Primary supervisor: Claude Chelala, Queen Mary University of London

Secondary supervisor: Rifat Hamoudi, UCL

Project

Although breast cancer is detected earlier than ever and breast-conserving surgery is an effective cure for many, relapse rates are high despite apparently tumour-free surgical margins. Whether this is due to pre-existing residual microscopic disease or the development of new molecular changes in the remaining tissue is unclear. Our bulk RNAseq analysis of matched tumour and histologically normal (HN) tissues
from young breast cancer patients suggested that even HN tissues up to 10 cm from the primary lesion frequently harbour molecular aberrations [1] (Fig 1a). We identified four distinct gene expression signatures in HN tissues, with the metabolic type strongly associated with poor prognosis (HR 6.1, p<0.001) (Fig 1b,c). Since disease severity is primarily evaluated using histological analysis, these findings present an opportunity to:

1. Better define excision margins in breast-conserving surgery,
2. Understand otherwise undetectable early neoplastic change,
3. Predict risk of early recurrence.

Aims

1. Refine our signature using spatial transcriptomics at high resolution in fresh frozen tissues from patients with tumour, proximal ‘normal’, distal ‘normal’ (Fig 1) and contralateral ‘normal’ samples. This will determine the precise areas of molecular aberration and whether this is latent throughout either or both breasts. (Data: RNAseq).
2. Incorporate deep learning-based methods to extract clinically-relevant features using diagnostic and/or whole slide H&Es, and radiological imaging data to develop and train a computational model to detect the high-risk molecular subtype in the histopathological patterns of digital images and facilitate the identification of patients at increased risk of recurrence. (Data: digital pathology).
3. Validate and test the derived digital pathology model using artificial intelligence to interrogate the clinical images for >10k patients in combination with follow-up data from electronic health records (comorbidities, symptoms, tests, diagnoses). This will aid stratification of patients based on risk of recurrence and determine the potential for this approach to improve clinical screening tests at the population level, without expensive molecular data [2]. (Data: clinical).
4. Link derived risk predictions with tumour and germline whole genome sequencing (WGS) data on available patients (n>200). Using genetic ancestry measures, we have recently shown that non-European patients present earlier and die younger, and that there are marked differences in germline and somatic mutation rates and profiles of European, Black and South Asian women with breast cancer [3]. These include several therapeutic targets with varying potential effectiveness in different genetic backgrounds. (Data: genomic).

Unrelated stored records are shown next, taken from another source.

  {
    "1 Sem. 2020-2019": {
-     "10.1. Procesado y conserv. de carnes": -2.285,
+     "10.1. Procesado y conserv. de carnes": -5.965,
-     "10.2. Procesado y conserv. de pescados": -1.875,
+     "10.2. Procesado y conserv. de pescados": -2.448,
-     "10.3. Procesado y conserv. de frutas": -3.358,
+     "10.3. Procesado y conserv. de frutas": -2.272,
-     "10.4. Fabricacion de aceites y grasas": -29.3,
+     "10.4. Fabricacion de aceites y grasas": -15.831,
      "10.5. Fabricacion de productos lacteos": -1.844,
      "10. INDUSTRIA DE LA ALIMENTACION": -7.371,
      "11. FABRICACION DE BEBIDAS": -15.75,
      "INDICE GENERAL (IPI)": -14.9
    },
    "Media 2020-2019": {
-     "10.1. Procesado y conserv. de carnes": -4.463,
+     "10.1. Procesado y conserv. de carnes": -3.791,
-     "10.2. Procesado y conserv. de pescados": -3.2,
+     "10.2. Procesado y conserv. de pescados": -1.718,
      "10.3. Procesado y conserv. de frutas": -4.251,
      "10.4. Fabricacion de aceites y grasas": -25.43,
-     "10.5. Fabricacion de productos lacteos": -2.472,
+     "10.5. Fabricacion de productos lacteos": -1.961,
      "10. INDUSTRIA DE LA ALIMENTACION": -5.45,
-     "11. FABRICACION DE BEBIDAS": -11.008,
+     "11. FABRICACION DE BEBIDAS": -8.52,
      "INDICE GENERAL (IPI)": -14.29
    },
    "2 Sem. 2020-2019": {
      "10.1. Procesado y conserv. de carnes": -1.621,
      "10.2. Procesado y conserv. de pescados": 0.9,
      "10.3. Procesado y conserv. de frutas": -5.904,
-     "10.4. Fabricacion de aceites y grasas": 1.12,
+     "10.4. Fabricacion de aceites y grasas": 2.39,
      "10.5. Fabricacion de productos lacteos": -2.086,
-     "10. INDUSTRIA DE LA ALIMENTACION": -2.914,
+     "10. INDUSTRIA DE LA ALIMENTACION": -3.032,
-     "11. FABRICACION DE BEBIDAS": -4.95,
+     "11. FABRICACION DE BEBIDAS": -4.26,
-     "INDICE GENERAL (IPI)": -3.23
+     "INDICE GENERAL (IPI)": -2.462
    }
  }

By combining spatial transcriptomics with artificial intelligence-trained digital pathology, genomics and extensive clinical data in a multi-modal approach, we aim to improve early identification of high-risk patients, determined by ethnicity and/or molecular subtype.

Key resources

• Training: The national Breast Cancer Now Biobank (BCN Biobank), hosted at BCI, provides access to >120k samples from >10k donors, with extensive clinical follow-up, and digitised H&E and radiological imaging.
• Validation: Curated TCGA breast cancer cohort: n=1,076 patients from various subtypes of breast cancer together with associated H&E and radiological images.
• Matched clinical follow-up, imaging, and tumour and germline WGS data for ≥200 patients.
• NVIDIA GPU A100 high performance computing cluster supports running deep learning models.

Candidate background

This project combines computational analysis and synthesis of spatial transcriptomics, genomics and high-dimensional imaging data with extensive quantitative/qualitative clinical data from electronic health records. We therefore invite applications from candidates with a background in quantitative cancer biology (e.g. statistics, computation, data analytics). Demonstrated proficiency in Python and familiarity with the Unix/Linux environment is essential; familiarity with R and high-performance computing clusters is desirable.

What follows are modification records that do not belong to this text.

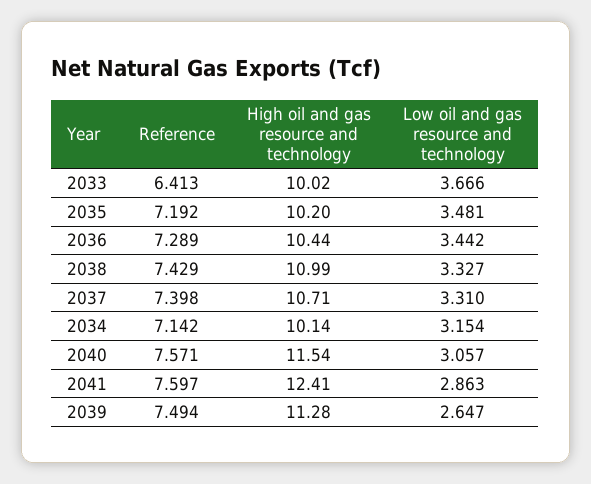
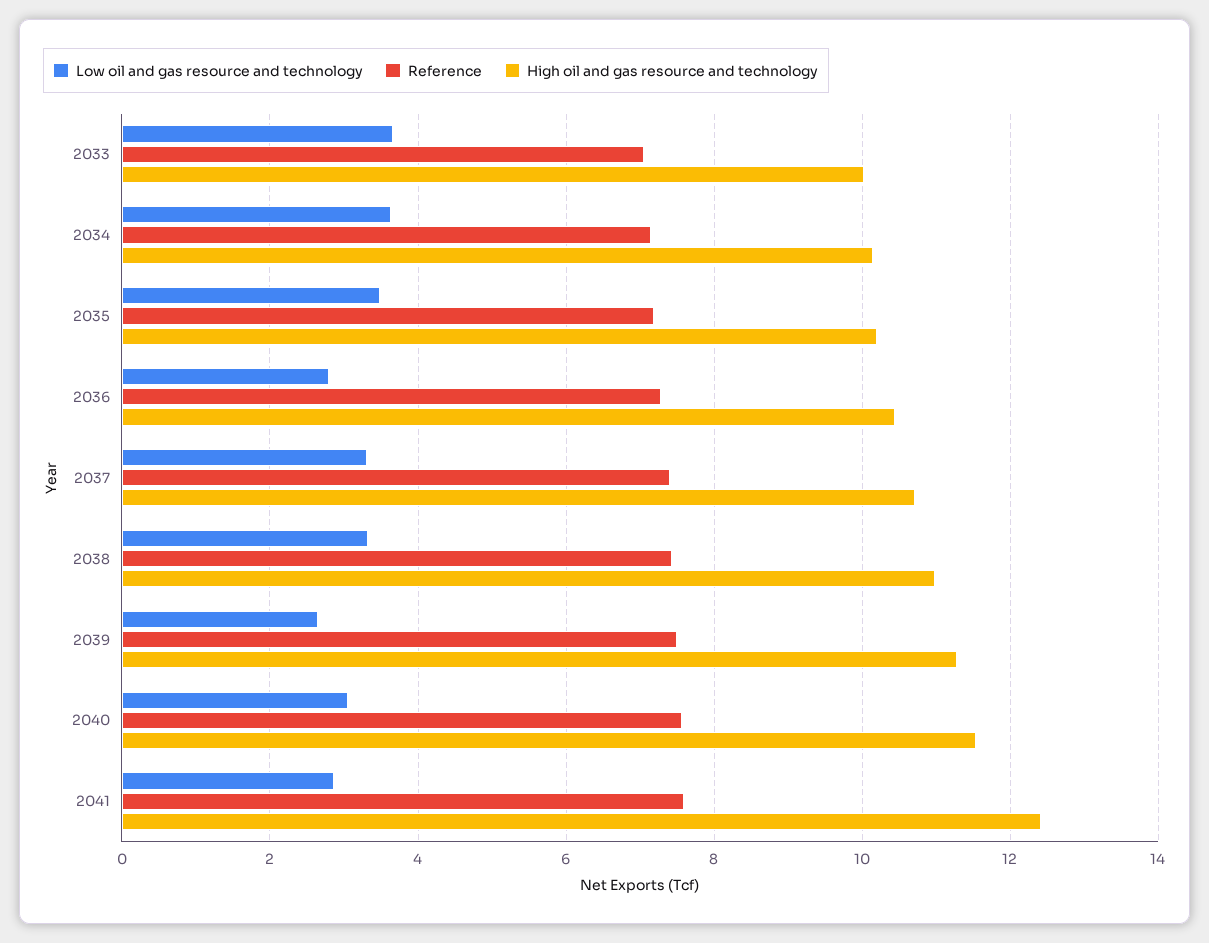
  {
    "Reference": {
-     "2033": 6.413,
+     "2033": 7,
      "2035": 7.192,
      "2036": 7.289,
      "2038": 7.429,
      "2037": 7.398,
      "2034": 7.142,
      "2040": 7.571,
      "2041": 7.597,
      "2039": 7.494
    },
    "High oil and gas resource and technology": {
      "2033": 10.02,
      "2035": 10.2,
      "2036": 10.44,
      "2038": 10.99,
      "2037": 10.71,
      "2034": 10.14,
      "2040": 11.54,
      "2041": 12.41,
      "2039": 11.28
    },
    "Low oil and gas resource and technology": {
      "2033": 3.666,
      "2035": 3.481,
-     "2036": 3.442,
+     "2036": 2.8,
      "2038": 3.327,
      "2037": 3.31,
-     "2034": 3.154,
+     "2034": 3.6,
      "2040": 3.057,
      "2041": 2.863,
      "2039": 2.647
    }
  }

Potential Research Placements

1. Oscar Carlos Maiques, Barts Cancer Institute, Queen Mary University of London
2. Vivek Singh, Barts Cancer Institute, Queen Mary University of London
3. Rifat Hamoudi, Surgical Biotechnology, University College London

References

1. Gadaleta et al., npj Breast Cancer, 2020, https://doi.org/10.1038/s41523-020-00182-9.
2. Arslan et al., Commun Med (Lond), 2024, https://www.nature.com/articles/s43856-024-00471-5
3. Thorn, Gadaleta et al. Preprint: medRxiv 2024.05.15.24307435; under review Nat Comms.